Por eso, cuando Heras decidió emprender el vuelo y ser ya de manera definitiva un Sennin, muchos miramos hacia el horizonte. Intuíamos desde hacía tiempo que su esencia no era de este mundo ni poseía los defectos de la carne, sino que aspiraba a un grado de perfección mucho más metafísico y etéreo. Como el personaje de la mitología asiática, el narrador voló con tan solo mostrar sus muchos sueños. Los libros no escritos, en los cuales iba un país más complejo y fugaz, quedaron para un plano misterioso e inaccesible. La última vez que hablé con el profesor, pude notar la resonancia de este traspaso en el tono de su voz, de hecho, era evidente que se avecinaba una transformación. Pero uno siempre respeta a su maestro, lo sigue y lee con fruición su obra.

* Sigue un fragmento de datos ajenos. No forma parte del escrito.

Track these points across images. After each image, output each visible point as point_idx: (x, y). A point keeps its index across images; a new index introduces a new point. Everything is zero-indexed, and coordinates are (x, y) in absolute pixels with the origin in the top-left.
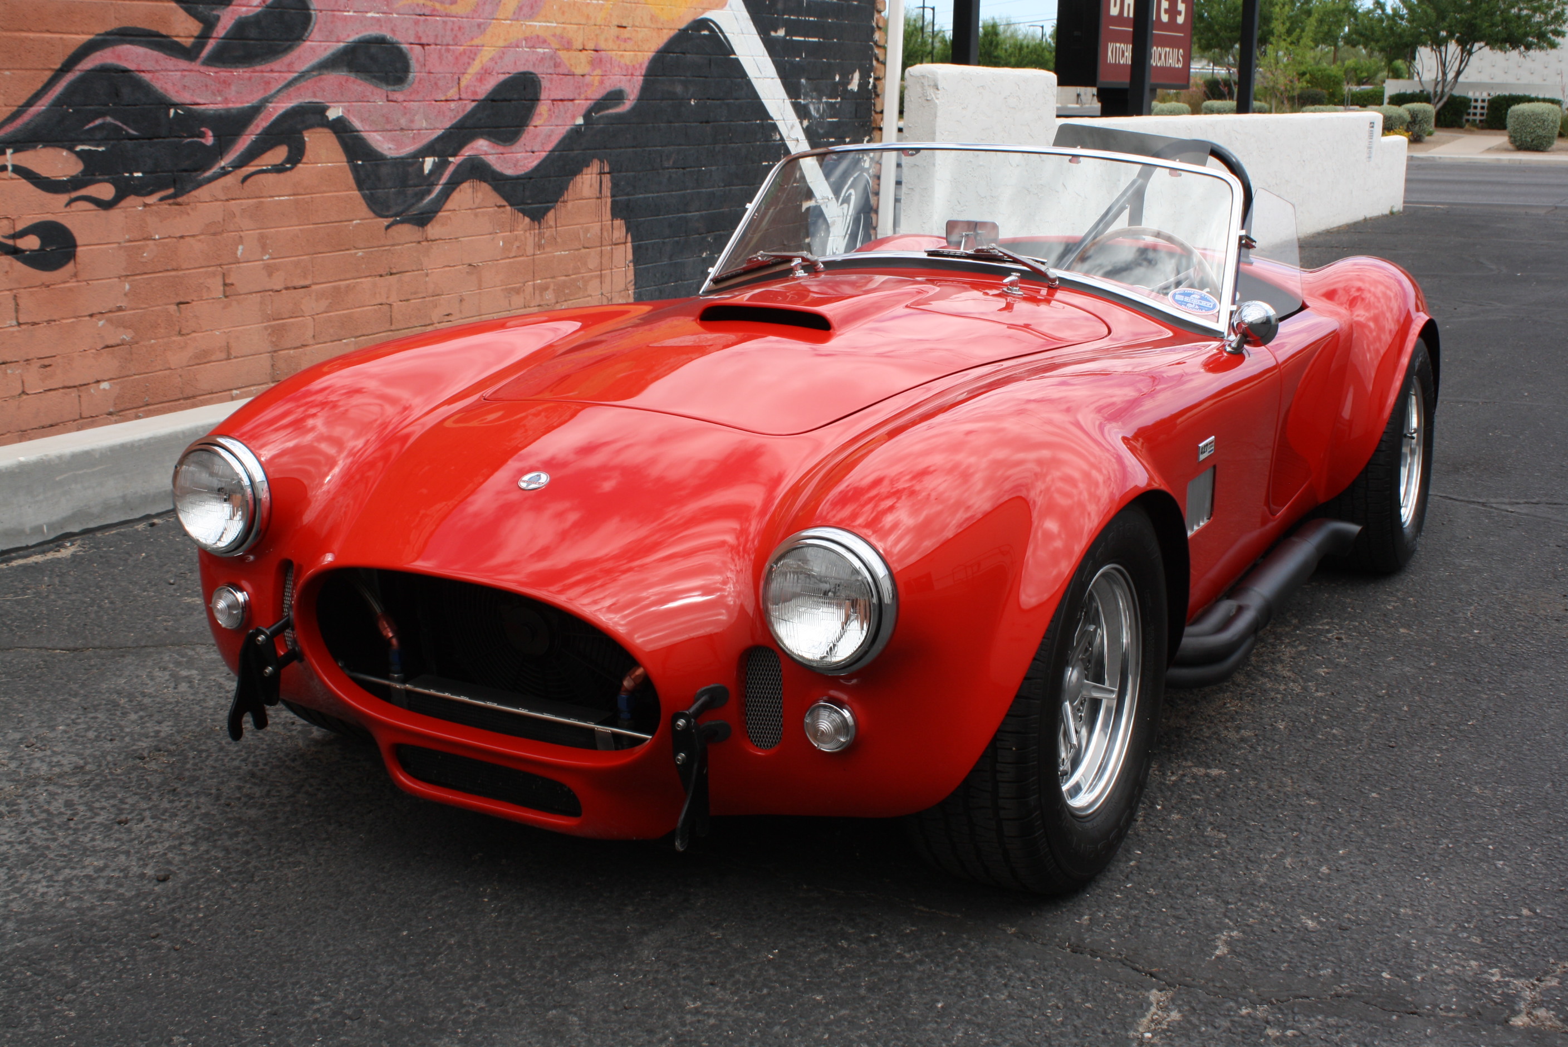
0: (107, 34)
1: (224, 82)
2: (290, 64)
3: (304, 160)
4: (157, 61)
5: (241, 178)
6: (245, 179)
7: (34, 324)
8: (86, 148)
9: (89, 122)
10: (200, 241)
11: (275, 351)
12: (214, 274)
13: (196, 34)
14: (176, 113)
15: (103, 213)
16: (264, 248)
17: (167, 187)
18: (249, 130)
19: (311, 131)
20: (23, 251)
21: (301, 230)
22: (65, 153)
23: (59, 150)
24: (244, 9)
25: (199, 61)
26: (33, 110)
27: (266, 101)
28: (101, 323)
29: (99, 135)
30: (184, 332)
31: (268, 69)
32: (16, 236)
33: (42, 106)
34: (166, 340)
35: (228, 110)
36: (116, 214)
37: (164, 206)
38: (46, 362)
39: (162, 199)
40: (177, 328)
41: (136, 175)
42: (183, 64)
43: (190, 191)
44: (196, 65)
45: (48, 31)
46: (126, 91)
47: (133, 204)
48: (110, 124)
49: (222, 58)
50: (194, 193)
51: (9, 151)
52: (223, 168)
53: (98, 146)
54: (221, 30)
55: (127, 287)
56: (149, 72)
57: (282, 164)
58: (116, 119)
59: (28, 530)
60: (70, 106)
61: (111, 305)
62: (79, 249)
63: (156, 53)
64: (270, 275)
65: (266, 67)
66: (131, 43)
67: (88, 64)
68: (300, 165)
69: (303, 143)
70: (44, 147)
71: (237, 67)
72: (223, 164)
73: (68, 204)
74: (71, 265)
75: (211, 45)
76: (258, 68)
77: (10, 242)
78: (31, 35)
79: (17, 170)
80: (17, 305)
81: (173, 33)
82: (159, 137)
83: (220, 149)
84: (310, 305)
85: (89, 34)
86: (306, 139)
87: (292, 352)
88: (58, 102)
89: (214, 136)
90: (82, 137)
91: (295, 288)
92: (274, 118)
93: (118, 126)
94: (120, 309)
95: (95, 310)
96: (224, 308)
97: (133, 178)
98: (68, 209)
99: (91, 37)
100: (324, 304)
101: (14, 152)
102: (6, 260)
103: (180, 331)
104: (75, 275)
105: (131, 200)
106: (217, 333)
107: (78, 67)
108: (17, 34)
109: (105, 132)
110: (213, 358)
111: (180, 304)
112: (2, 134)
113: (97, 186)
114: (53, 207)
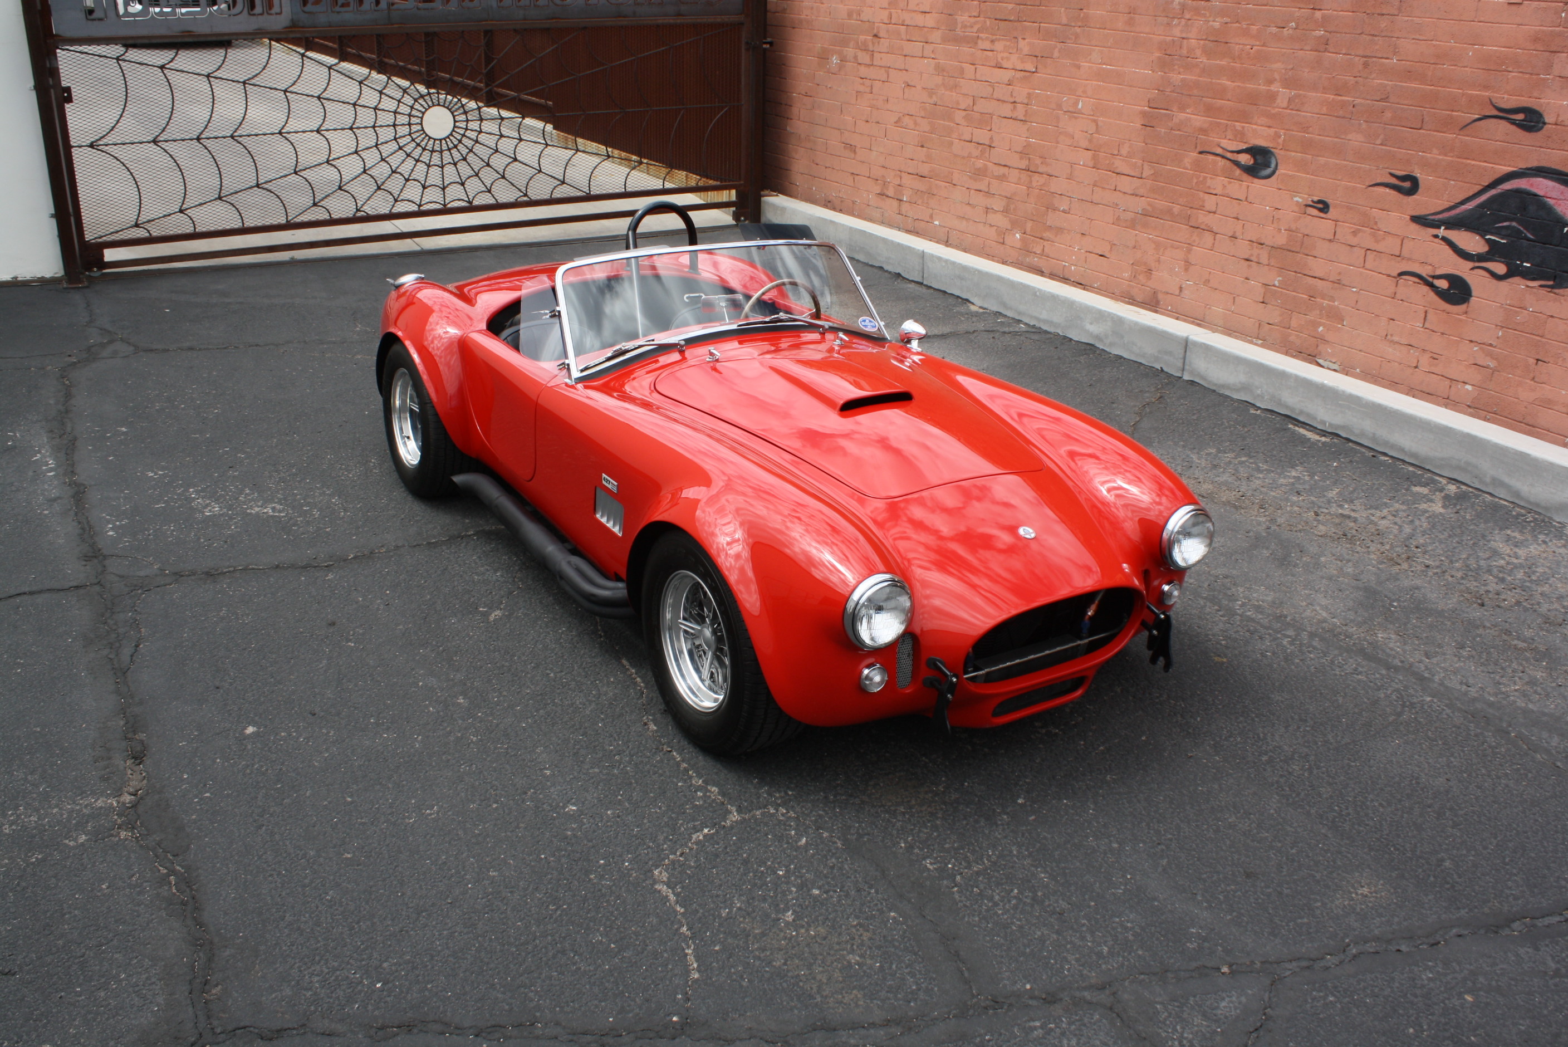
0: (1529, 169)
4: (1562, 193)
7: (1434, 331)
8: (1493, 238)
9: (1500, 223)
10: (1566, 324)
15: (1494, 281)
17: (1548, 279)
20: (1438, 288)
22: (1478, 237)
23: (1474, 235)
26: (1464, 207)
28: (1476, 348)
29: (1504, 232)
30: (1536, 379)
32: (1434, 277)
33: (1469, 206)
34: (1520, 379)
36: (1503, 285)
37: (1543, 292)
38: (1435, 356)
39: (1541, 286)
40: (1532, 375)
41: (1525, 264)
45: (1485, 162)
46: (1532, 208)
47: (1519, 284)
48: (1514, 227)
51: (1443, 228)
53: (1502, 239)
55: (1500, 334)
56: (1554, 199)
58: (1520, 225)
59: (1319, 420)
60: (1488, 210)
61: (1485, 341)
62: (1472, 299)
63: (1562, 187)
66: (1544, 177)
67: (1507, 186)
70: (1465, 230)
73: (1472, 269)
74: (1465, 306)
77: (1430, 280)
78: (1473, 162)
79: (1444, 239)
80: (1426, 316)
82: (1552, 244)
85: (1514, 167)
88: (1481, 206)
90: (1493, 231)
93: (1519, 229)
94: (1491, 345)
95: (1473, 339)
97: (1522, 266)
98: (1471, 272)
99: (1515, 169)
101: (1445, 229)
102: (1426, 289)
103: (1534, 378)
104: (1466, 313)
105: (1517, 280)
106: (1564, 392)
107: (1501, 187)
108: (1464, 161)
109: (1509, 232)
110: (1555, 407)
111: (1538, 360)
112: (1440, 216)
113: (1494, 263)
114: (1462, 269)
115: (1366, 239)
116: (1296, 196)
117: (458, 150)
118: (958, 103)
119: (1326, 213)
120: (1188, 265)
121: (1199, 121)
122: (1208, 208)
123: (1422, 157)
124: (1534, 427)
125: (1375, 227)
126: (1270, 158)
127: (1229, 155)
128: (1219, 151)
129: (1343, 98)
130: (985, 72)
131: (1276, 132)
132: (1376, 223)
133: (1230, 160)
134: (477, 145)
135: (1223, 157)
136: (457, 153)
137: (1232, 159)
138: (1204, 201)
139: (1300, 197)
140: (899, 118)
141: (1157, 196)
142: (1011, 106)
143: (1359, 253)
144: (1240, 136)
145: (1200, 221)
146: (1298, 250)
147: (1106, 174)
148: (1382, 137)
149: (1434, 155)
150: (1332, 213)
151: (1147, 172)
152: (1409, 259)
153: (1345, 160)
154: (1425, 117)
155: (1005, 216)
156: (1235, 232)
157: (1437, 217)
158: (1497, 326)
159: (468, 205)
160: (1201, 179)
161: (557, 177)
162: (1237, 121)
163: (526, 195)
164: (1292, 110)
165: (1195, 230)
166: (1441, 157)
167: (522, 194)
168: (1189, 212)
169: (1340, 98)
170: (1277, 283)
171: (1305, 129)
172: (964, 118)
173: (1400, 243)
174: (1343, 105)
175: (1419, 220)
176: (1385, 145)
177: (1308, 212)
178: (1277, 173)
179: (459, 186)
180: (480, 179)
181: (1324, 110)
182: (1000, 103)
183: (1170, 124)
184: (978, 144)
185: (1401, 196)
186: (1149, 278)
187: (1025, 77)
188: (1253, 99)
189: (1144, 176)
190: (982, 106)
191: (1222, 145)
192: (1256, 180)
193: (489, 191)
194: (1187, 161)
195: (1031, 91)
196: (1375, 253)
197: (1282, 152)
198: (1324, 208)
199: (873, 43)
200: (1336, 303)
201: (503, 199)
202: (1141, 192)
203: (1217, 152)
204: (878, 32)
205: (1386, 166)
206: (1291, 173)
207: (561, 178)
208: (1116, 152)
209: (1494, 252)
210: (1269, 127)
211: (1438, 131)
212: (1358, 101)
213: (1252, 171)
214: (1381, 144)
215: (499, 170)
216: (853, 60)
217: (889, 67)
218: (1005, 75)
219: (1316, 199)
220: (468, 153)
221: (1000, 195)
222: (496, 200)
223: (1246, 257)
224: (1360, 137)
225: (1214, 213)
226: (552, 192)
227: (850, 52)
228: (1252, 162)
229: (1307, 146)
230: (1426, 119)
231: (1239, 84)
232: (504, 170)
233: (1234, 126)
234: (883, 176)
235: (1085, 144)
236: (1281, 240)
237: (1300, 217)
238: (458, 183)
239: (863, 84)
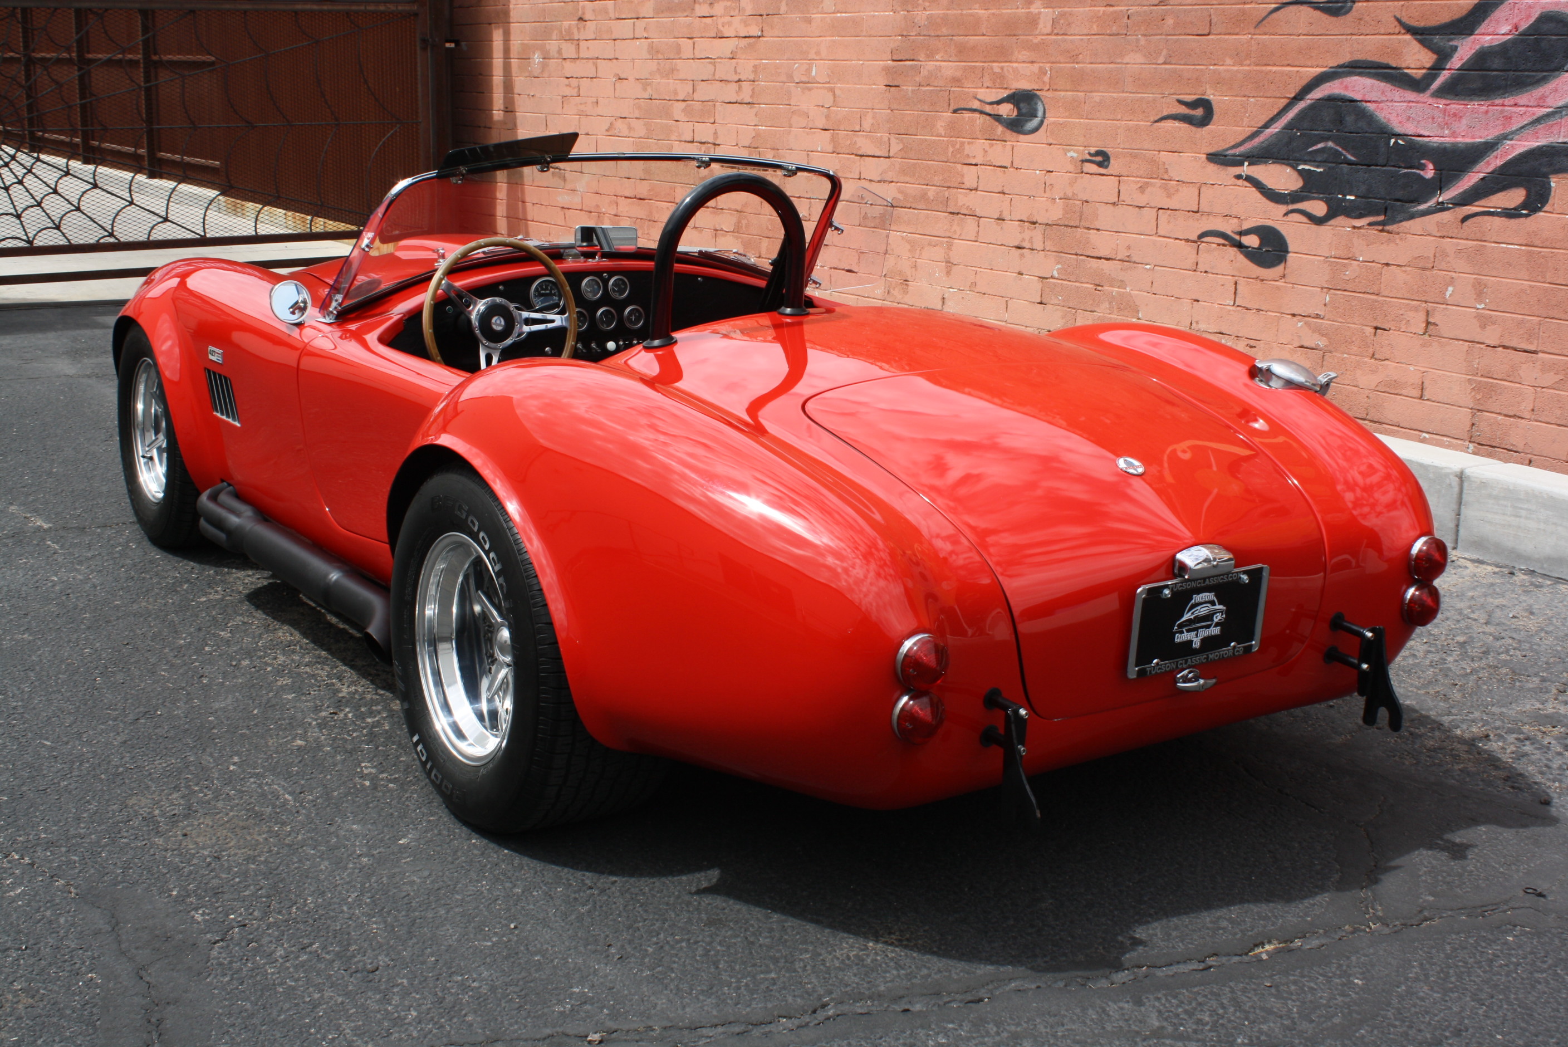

No habrá un cronista como él, que posea la capacidad de referirse a la nación en unos términos tan ciertos y a la vez profundos. Heras nunca evadió el debate que lo envolvía como creador y que lo hizo estar en el centro de la guerra. De hecho, mostró con mucho orgullo los nombres que dicha confrontación le trajo. Su acción era la de los seres que poseen la cualidad de esperar el momento exacto del vuelo y de ejercer ese asombro sin que nadie siquiera ose cuestionarlos. Porque cuando Heras hablaba, era como un ser de otra dimensión, con las resonancias y sentido de la vida que ello conlleva.
Eduardo Heras León trabajó en una fábrica de acero y quizás por ello se nos ha hecho tan leve y liviano al punto de irse con el viento, por contraponerse a la dureza del metal. Pero eso no quiere decir que su voz perezca en el marasmo y la tormenta, sino que posee el ingenio de leernos otra vez el mismo cuento y de proponernos una tenaz resistencia, cueste lo que cueste. El Chino sonreía a veces, porque su carcajada se perdió en algún recodo doloroso, pero nos basta con ese gesto suyo a medio camino entre la ironía y el regaño. La levedad de su vuelo, por demás, sigue inspirándonos.
Quizás haya que narrar algún día cómo tuvo que sobrepasar lo oscuro y traernos la luz. Pero eso no es ya importante, porque fue feliz a su manera. La enseñanza era la forma más completa de justicia y, al cabo, un universo en el cual hallaba sentido. Eduardo es un ser mitológico y con eso basta, no tiene nada más que demostrar.
En la Historia de la literatura, su vuelo quedó como el ejemplo más fehaciente de que se puede hacer una obra sólida, ejemplar. Como el salto del Sennin.